* Dataset entries

★ ★ ★ ★ ★ ★ ★

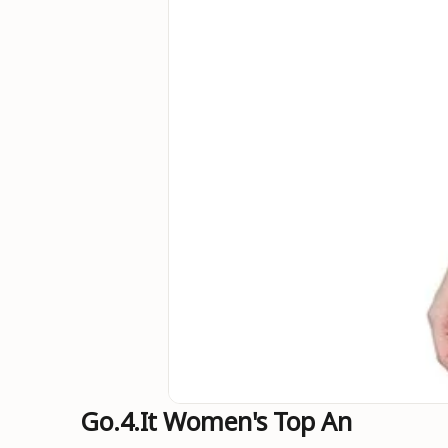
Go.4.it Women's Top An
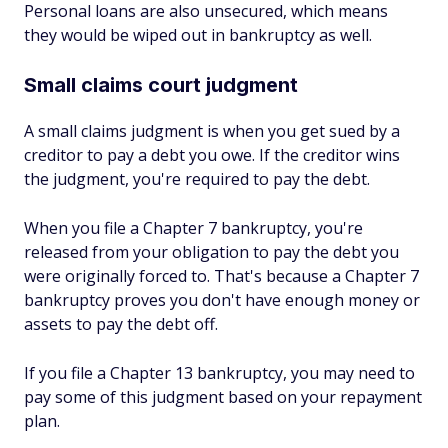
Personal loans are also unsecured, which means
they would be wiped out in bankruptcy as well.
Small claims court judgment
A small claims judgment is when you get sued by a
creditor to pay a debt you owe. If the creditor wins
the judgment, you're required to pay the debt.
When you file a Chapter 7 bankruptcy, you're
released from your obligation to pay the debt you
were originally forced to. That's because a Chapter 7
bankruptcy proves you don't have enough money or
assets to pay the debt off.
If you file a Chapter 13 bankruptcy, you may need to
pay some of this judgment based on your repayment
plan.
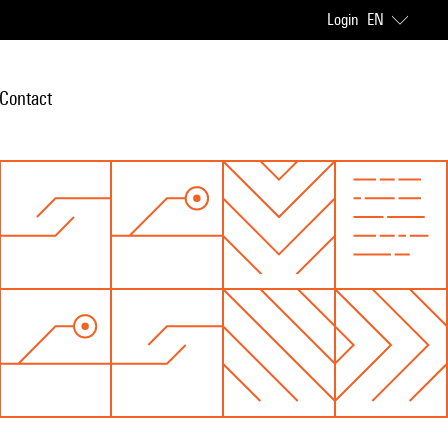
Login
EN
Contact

★ ★ ★ ★ ★ ★ ★

* WORK INSTRUCTIONS
Print the lines between the one holding "Personal loans are" and the one holding "were originally forced", inclusive, with no changes.

* RESPONSE TO THE EXERCISE
Personal loans are also unsecured, which means
they would be wiped out in bankruptcy as well.
Small claims court judgment
A small claims judgment is when you get sued by a
creditor to pay a debt you owe. If the creditor wins
the judgment, you're required to pay the debt.
When you file a Chapter 7 bankruptcy, you're
released from your obligation to pay the debt you
were originally forced to. That's because a Chapter 7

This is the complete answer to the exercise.